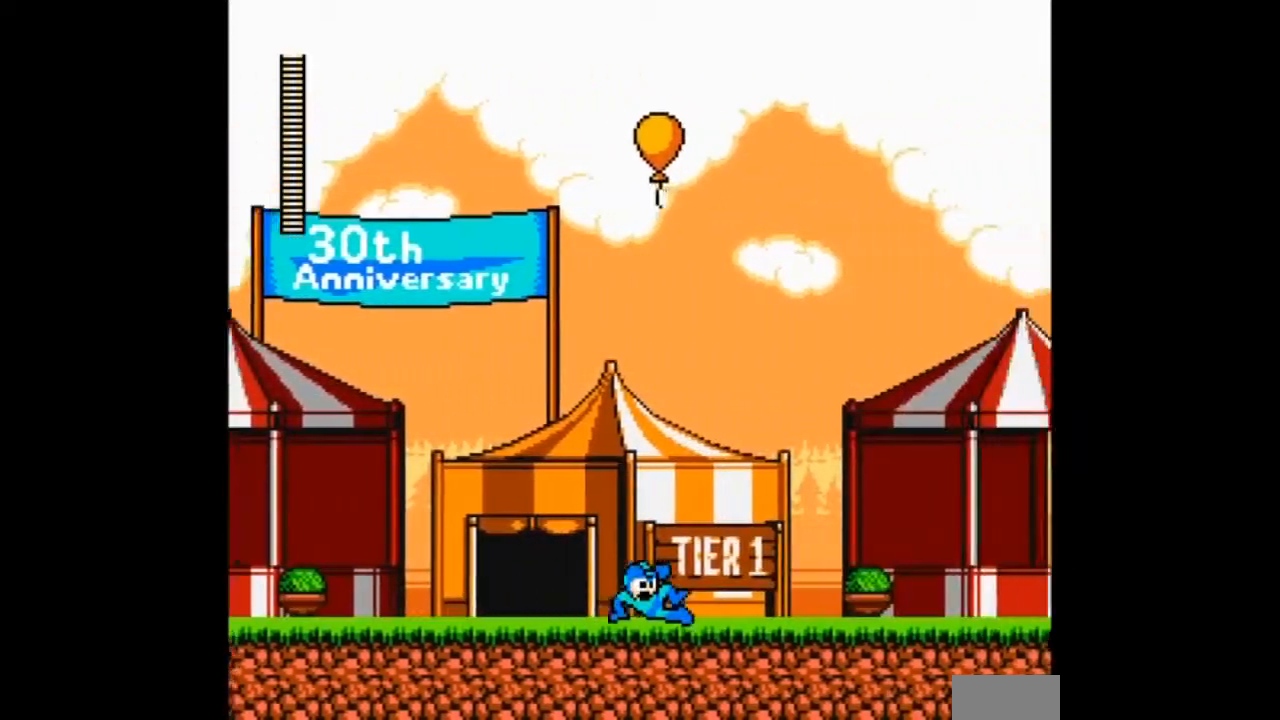
{"buttons": ["DPAD_RIGHT"]}
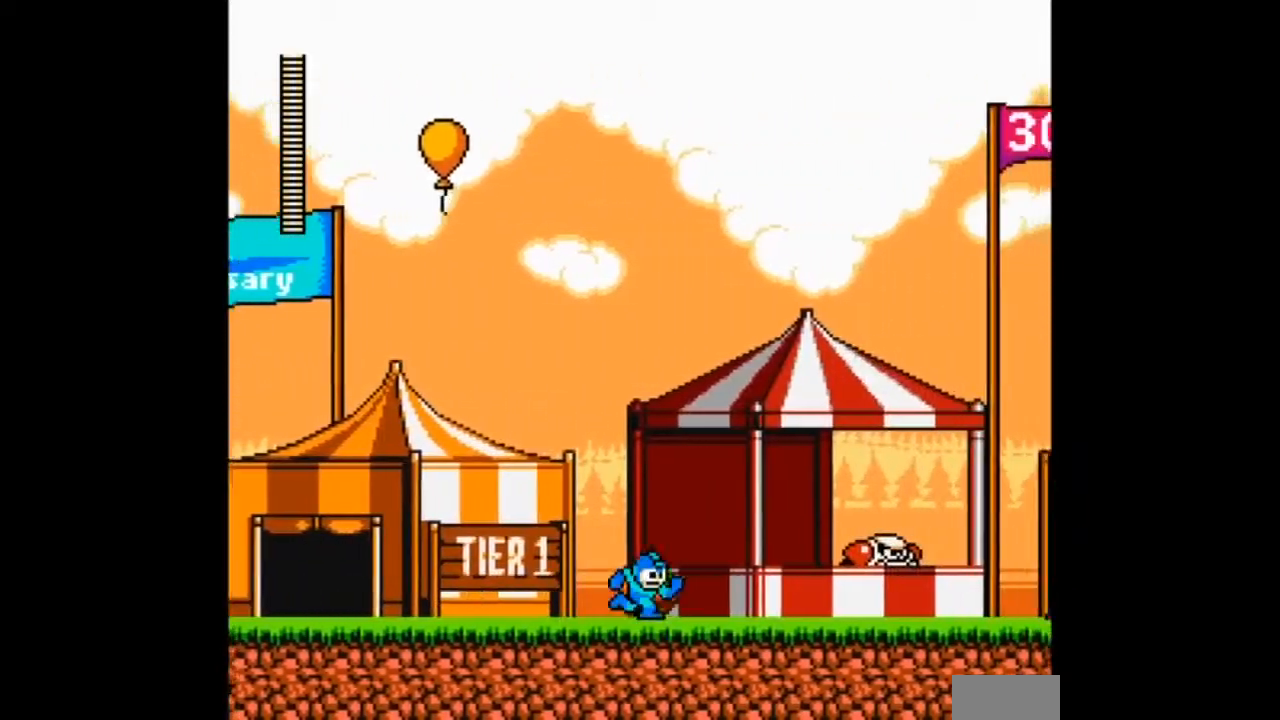
{"buttons": ["B", "DPAD_RIGHT"], "events": [[33, "B", "down"], [167, "B", "up"], [467, "B", "down"]]}
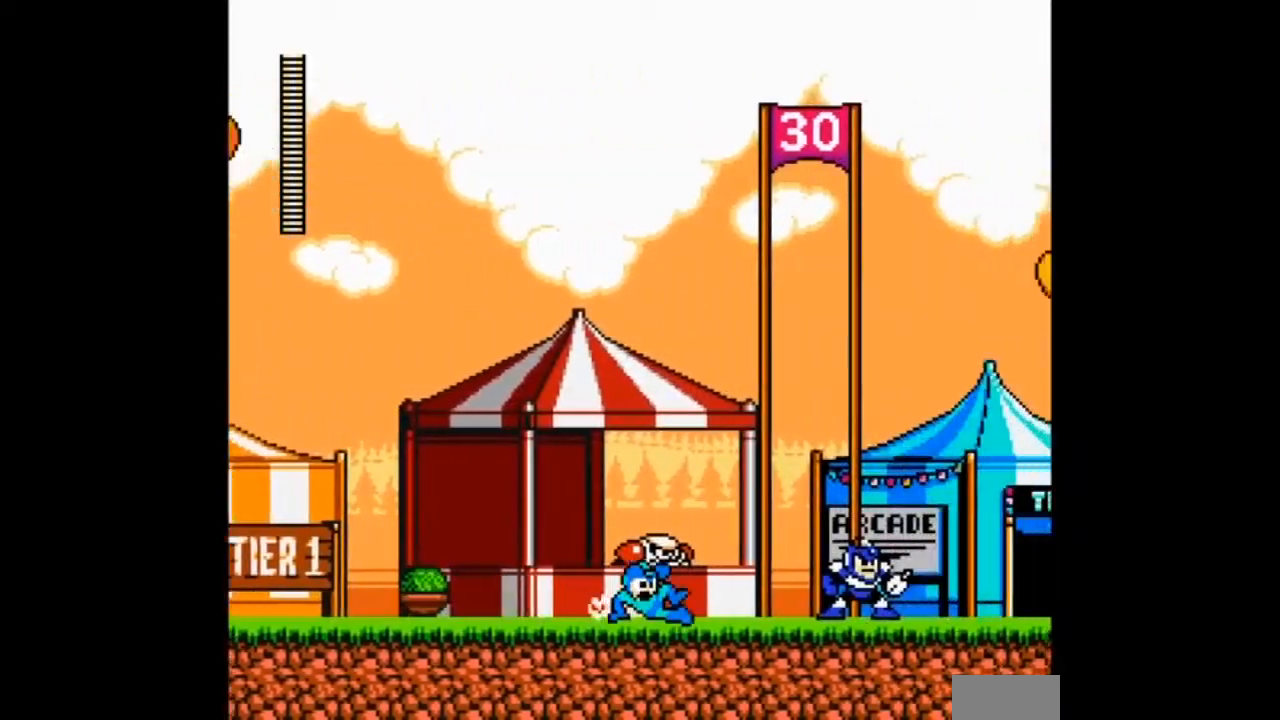
{"buttons": ["B", "DPAD_DOWN", "DPAD_RIGHT"], "events": [[134, "B", "up"], [468, "B", "down"], [501, "DPAD_DOWN", "down"]]}
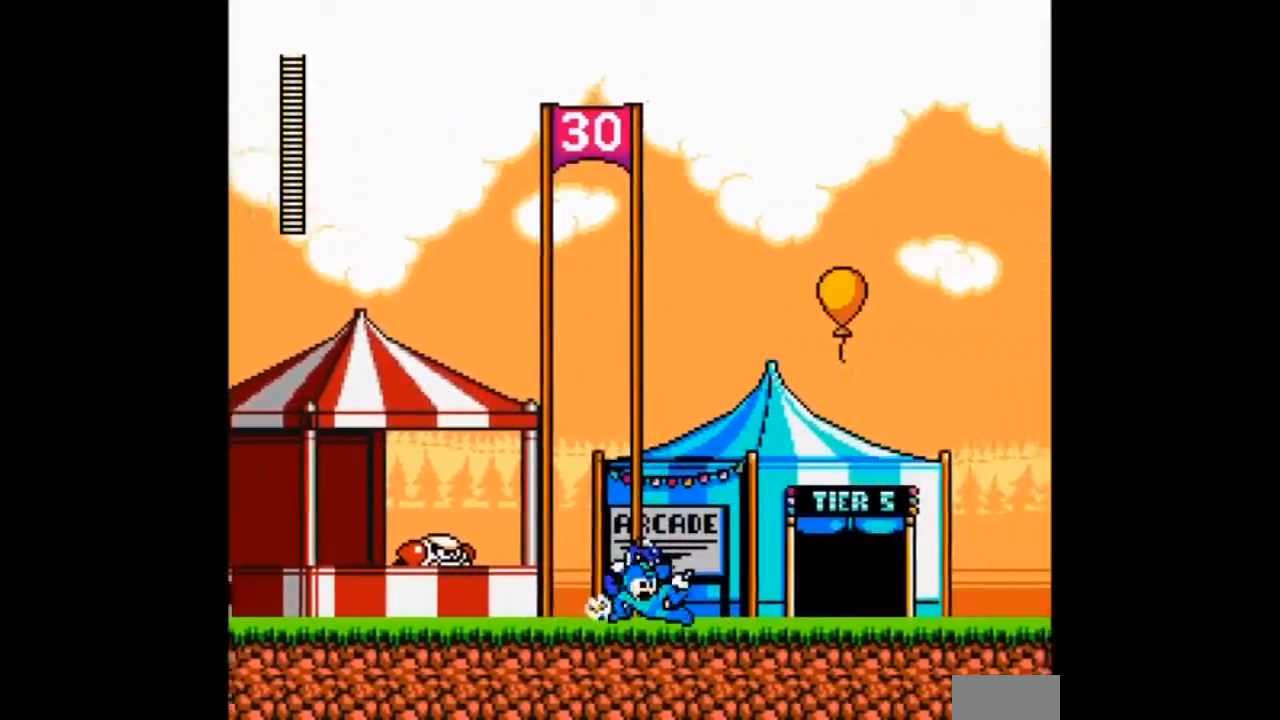
{"buttons": ["B", "DPAD_RIGHT"]}
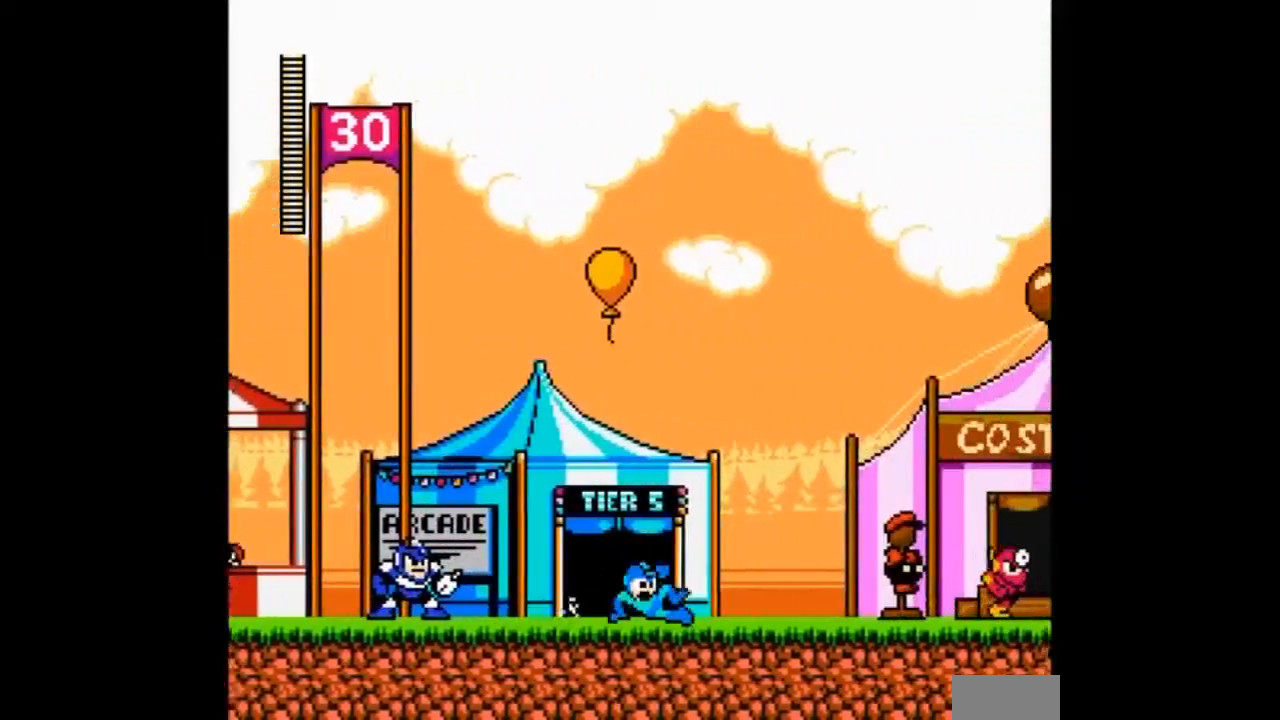
{"buttons": ["B", "DPAD_RIGHT"], "events": [[67, "B", "up"], [334, "B", "down"]]}
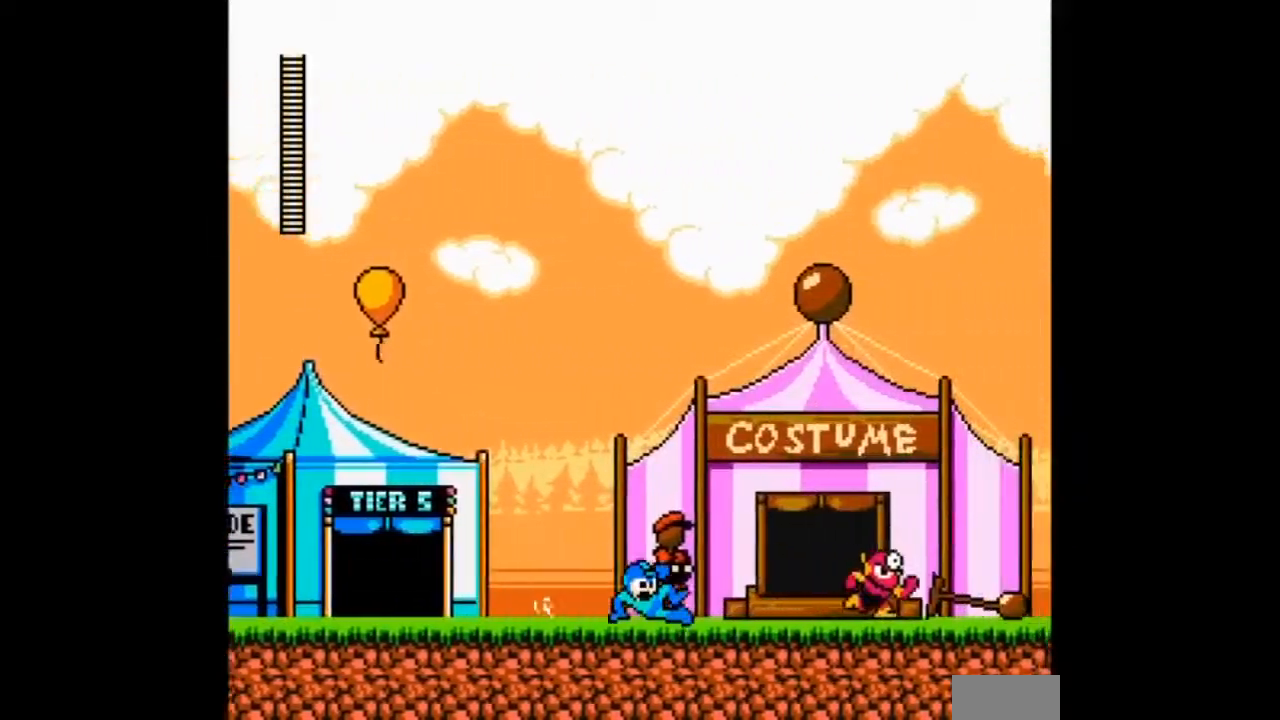
{"buttons": ["DPAD_DOWN", "DPAD_RIGHT"], "events": [[33, "B", "up"], [133, "DPAD_DOWN", "down"], [300, "DPAD_DOWN", "up"], [334, "B", "down"], [467, "B", "up"], [500, "DPAD_DOWN", "down"]]}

▸ **What to do**
With the pictures removed, return all the entries exactly.

▸ **Problem solution**
{"buttons": ["DPAD_RIGHT"]}
{"buttons": ["B", "DPAD_RIGHT"], "events": [[33, "B", "down"], [167, "B", "up"], [467, "B", "down"]]}
{"buttons": ["B", "DPAD_DOWN", "DPAD_RIGHT"], "events": [[134, "B", "up"], [468, "B", "down"], [501, "DPAD_DOWN", "down"]]}
{"buttons": ["B", "DPAD_RIGHT"]}
{"buttons": ["B", "DPAD_RIGHT"], "events": [[67, "B", "up"], [334, "B", "down"]]}
{"buttons": ["DPAD_DOWN", "DPAD_RIGHT"], "events": [[33, "B", "up"], [133, "DPAD_DOWN", "down"], [300, "DPAD_DOWN", "up"], [334, "B", "down"], [467, "B", "up"], [500, "DPAD_DOWN", "down"]]}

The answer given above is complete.